According to the U.S. Census Bureau, the Potomac CDP has an area of 0.28 sqmi, all land.

===Climate===
According to the Köppen Climate Classification system, Potomac has a warm-summer humid continental climate, abbreviated "Dfb" on climate maps. The hottest temperature recorded in Potomac was 103 F on July 14, 002, while the coldest temperature recorded was -50 F on December 23-24, 1983.
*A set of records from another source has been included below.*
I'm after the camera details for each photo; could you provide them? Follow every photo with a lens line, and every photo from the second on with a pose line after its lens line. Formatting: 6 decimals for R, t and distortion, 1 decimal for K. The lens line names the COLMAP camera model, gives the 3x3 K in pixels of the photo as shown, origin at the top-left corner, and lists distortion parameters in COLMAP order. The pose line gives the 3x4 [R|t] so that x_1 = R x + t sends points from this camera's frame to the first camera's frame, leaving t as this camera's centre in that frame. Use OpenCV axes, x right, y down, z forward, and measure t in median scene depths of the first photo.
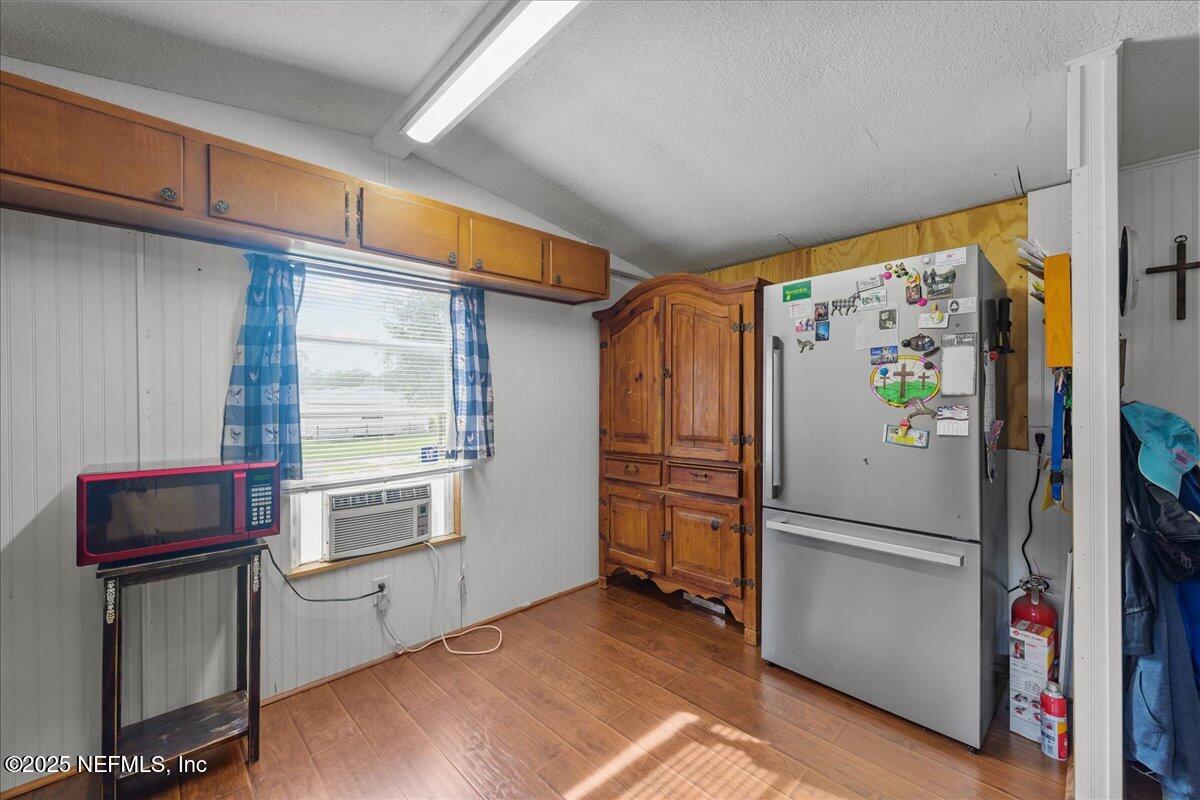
lens RADIAL K [[481.0, 0, 602.1], [0, 481.0, 403.3], [0, 0, 1]] dist [0.000612, 0.000146]
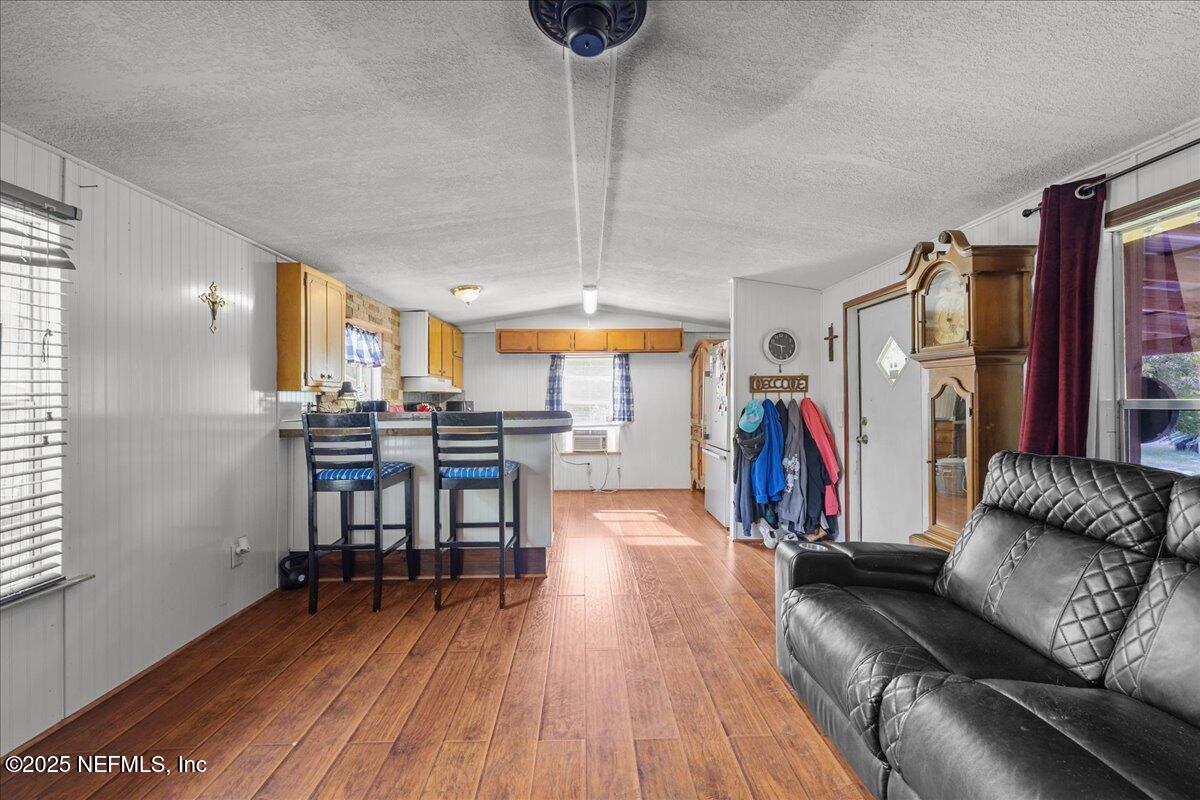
lens RADIAL K [[481.0, 0, 602.1], [0, 481.0, 403.3], [0, 0, 1]] dist [0.000612, 0.000146]
pose [[0.744351, 0.005608, -0.667765, 1.409139], [-0.000859, 0.999972, 0.007439, 0.000822], [0.667788, -0.004964, 0.744335, -1.003305]]
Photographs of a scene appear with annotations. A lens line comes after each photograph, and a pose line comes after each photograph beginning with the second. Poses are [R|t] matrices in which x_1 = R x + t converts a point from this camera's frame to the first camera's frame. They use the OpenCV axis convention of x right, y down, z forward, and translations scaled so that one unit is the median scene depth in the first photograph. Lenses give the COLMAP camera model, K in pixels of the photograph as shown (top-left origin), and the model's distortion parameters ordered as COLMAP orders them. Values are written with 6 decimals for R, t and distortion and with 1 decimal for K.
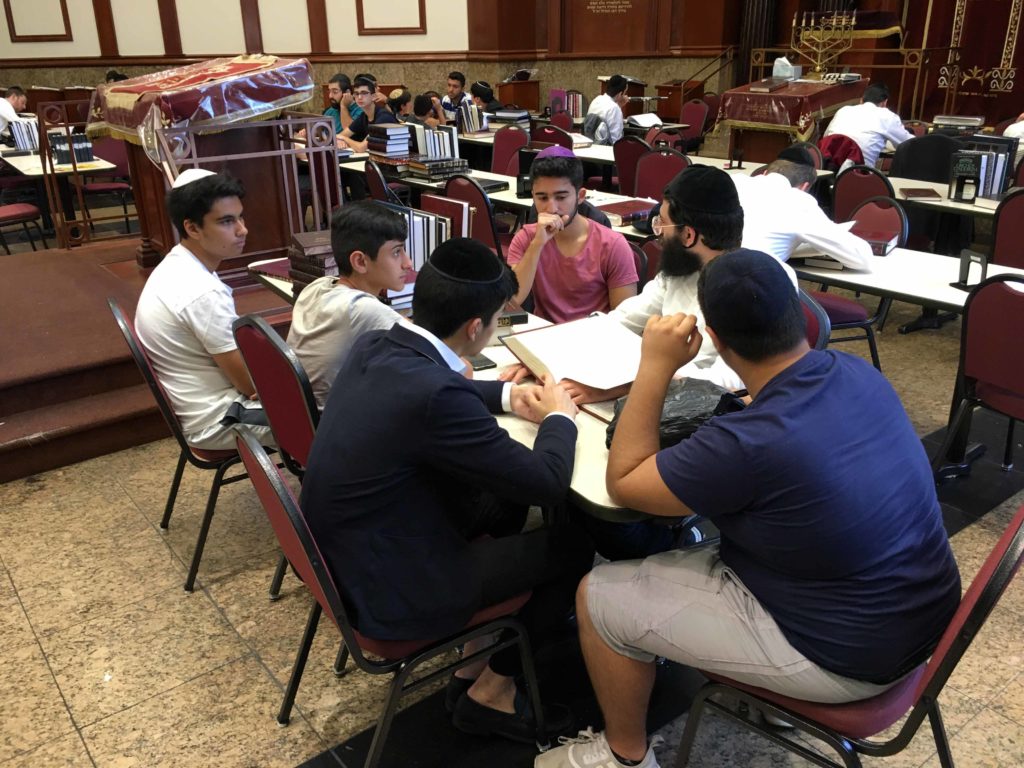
lens RADIAL K [[878.4, 0, 514.9], [0, 878.4, 380.5], [0, 0, 1]] dist [0.073383, -0.100884]
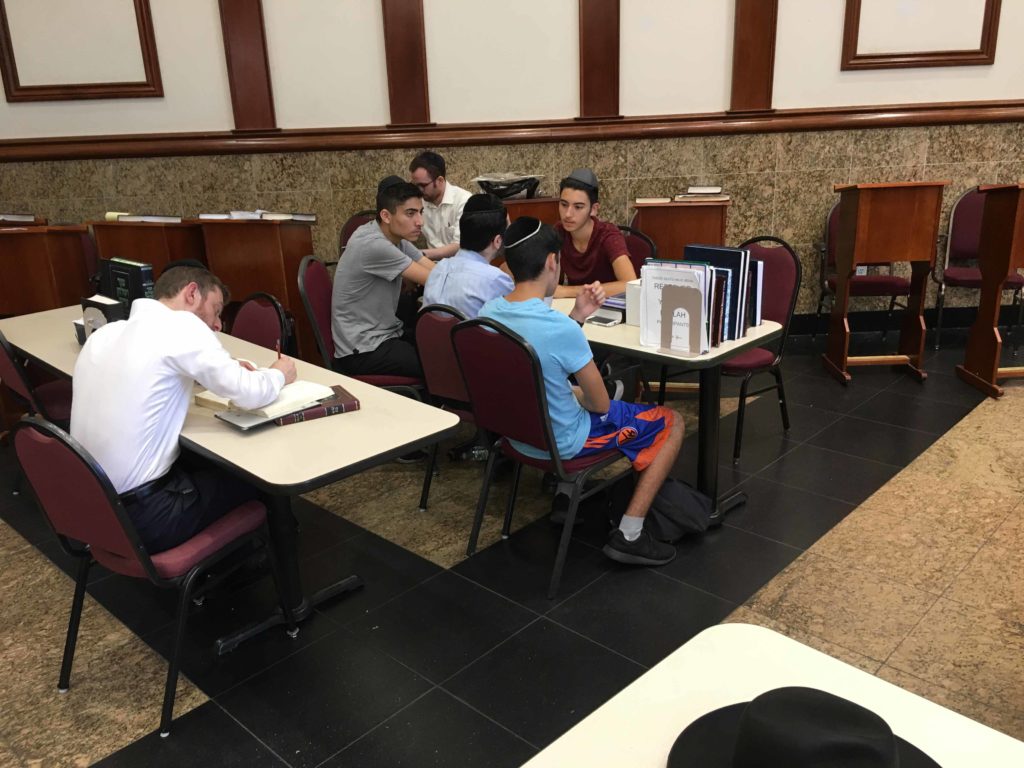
lens RADIAL K [[878.4, 0, 505.1], [0, 878.4, 381.5], [0, 0, 1]] dist [0.073383, -0.100884]
pose [[0.987866, -0.064218, 0.141409, -0.419496], [0.069927, 0.996910, -0.035775, -0.226561], [-0.138675, 0.045229, 0.989305, 0.582172]]
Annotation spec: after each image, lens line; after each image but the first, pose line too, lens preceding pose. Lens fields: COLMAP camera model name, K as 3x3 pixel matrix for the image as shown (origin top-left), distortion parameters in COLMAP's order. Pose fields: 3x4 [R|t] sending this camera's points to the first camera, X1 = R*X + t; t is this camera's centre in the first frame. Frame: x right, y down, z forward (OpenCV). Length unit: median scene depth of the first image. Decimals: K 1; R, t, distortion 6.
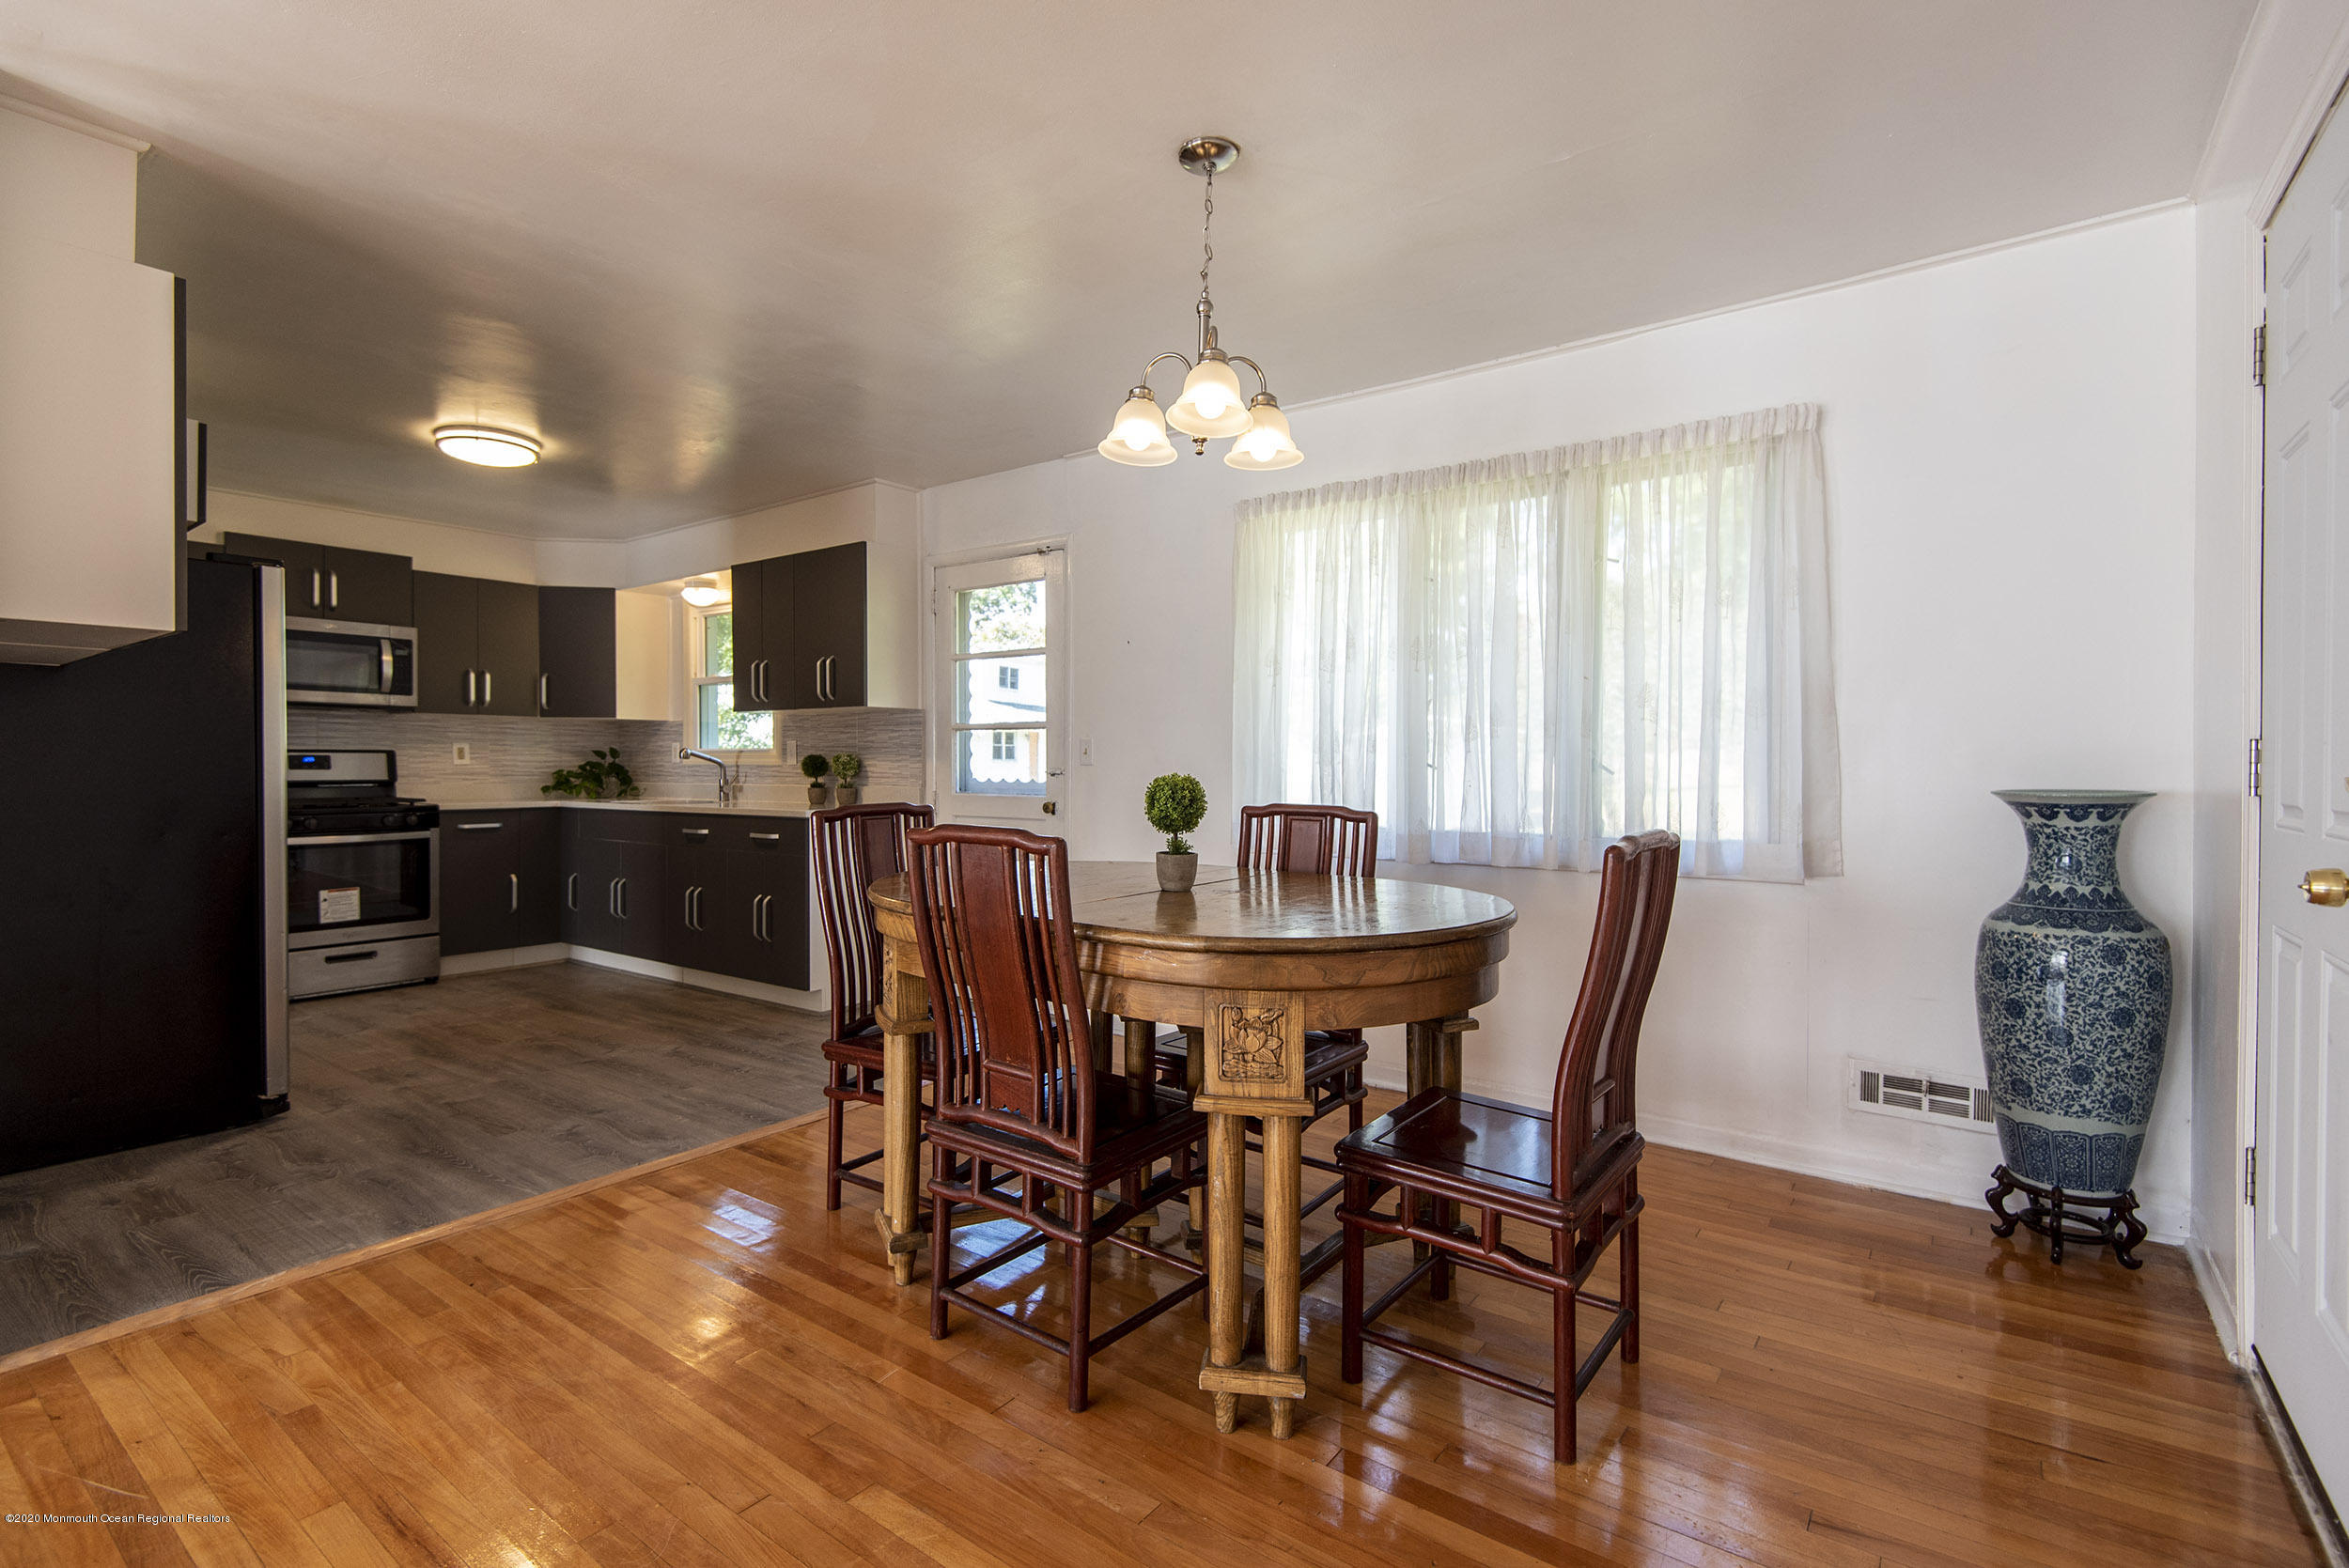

Climate data for Potomac, Montana, 1991–2020 normals, extremes 1964–present
| Month | Jan | Feb | Mar | Apr | May | Jun | Jul | Aug | Sep | Oct | Nov | Dec | Year |
| Record high °F (°C) | 60 (16) | 64 (18) | 76 (24) | 86 (30) | 97 (36) | 97 (36) | 103 (39) | 102 (39) | 97 (36) | 88 (31) | 72 (22) | 64 (18) | 103 (39) |
| Mean maximum °F (°C) | 46.2 (7.9) | 50.6 (10.3) | 62.4 (16.9) | 74.3 (23.5) | 83.4 (28.6) | 88.4 (31.3) | 95.3 (35.2) | 94.3 (34.6) | 89.2 (31.8) | 76.6 (24.8) | 55.7 (13.2) | 44.7 (7.1) | 97.0 (36.1) |
| Mean daily maximum °F (°C) | 29.8 (−1.2) | 35.0 (1.7) | 45.5 (7.5) | 53.8 (12.1) | 64.0 (17.8) | 71.3 (21.8) | 82.0 (27.8) | 81.8 (27.7) | 71.0 (21.7) | 55.4 (13.0) | 39.3 (4.1) | 29.1 (−1.6) | 54.8 (12.7) |
| Daily mean °F (°C) | 19.1 (−7.2) | 21.7 (−5.7) | 31.5 (−0.3) | 38.8 (3.8) | 46.9 (8.3) | 54.8 (12.7) | 61.3 (16.3) | 60.2 (15.7) | 51.5 (10.8) | 39.4 (4.1) | 27.7 (−2.4) | 18.9 (−7.3) | 39.3 (4.1) |
| Mean daily minimum °F (°C) | 8.3 (−13.2) | 8.5 (−13.1) | 17.5 (−8.1) | 23.8 (−4.6) | 29.9 (−1.2) | 38.3 (3.5) | 40.6 (4.8) | 38.7 (3.7) | 32.0 (0.0) | 23.4 (−4.8) | 16.2 (−8.8) | 8.7 (−12.9) | 23.8 (−4.6) |
| Mean minimum °F (°C) | −17.6 (−27.6) | −13.5 (−25.3) | 1.0 (−17.2) | 13.6 (−10.2) | 18.9 (−7.3) | 28.2 (−2.1) | 32.6 (0.3) | 29.8 (−1.2) | 22.0 (−5.6) | 6.3 (−14.3) | −0.6 (−18.1) | −13.2 (−25.1) | −27.4 (−33.0) |
| Record low °F (°C) | −47 (−44) | −45 (−43) | −37 (−38) | −4 (−20) | 13 (−11) | 23 (−5) | 24 (−4) | 22 (−6) | 10 (−12) | −21 (−29) | −23 (−31) | −50 (−46) | −50 (−46) |
| Average precipitation inches (mm) | 1.38 (35) | 1.03 (26) | 0.76 (19) | 1.13 (29) | 1.86 (47) | 2.16 (55) | 0.83 (21) | 0.62 (16) | 0.91 (23) | 1.46 (37) | 1.55 (39) | 1.41 (36) | 15.10 (384) |
| Average snowfall inches (cm) | 15.5 (39) | 7.2 (18) | 4.6 (12) | 1.3 (3.3) | 0.4 (1.0) | 0.0 (0.0) | 0.0 (0.0) | 0.0 (0.0) | 0.2 (0.51) | 1.9 (4.8) | 7.4 (19) | 13.3 (34) | 51.8 (131.61) |
| Average extreme snow depth inches (cm) | 11.1 (28) | 11.5 (29) | 9.5 (24) | 1.5 (3.8) | 0.2 (0.51) | 0.0 (0.0) | 0.0 (0.0) | 0.0 (0.0) | 0.1 (0.25) | 0.5 (1.3) | 3.8 (9.7) | 10.6 (27) | 16.8 (43) |
| Average precipitation days (≥ 0.01 in) | 8.0 | 5.9 | 5.6 | 5.6 | 8.0 | 9.5 | 5.4 | 3.9 | 5.4 | 7.0 | 8.0 | 8.2 | 80.5 |
| Average snowy days (≥ 0.1 in) | 5.6 | 4.8 | 2.8 | 0.7 | 0.1 | 0.0 | 0.0 | 0.0 | 0.1 | 0.8 | 2.9 | 6.5 | 24.3 |
Source 1: NOAA
Source 2: National Weather Service

==Demographics==

Historical population
| Census | Pop. | Note | %± |
| 2020 | 26 |  | — |
U.S. Decennial Census

== Media ==
The Seeley-Swan Pathfinder is the newspaper for Potomac. It is published weekly.

==Education==
The school districts are Potomac Elementary School District and Missoula High School District.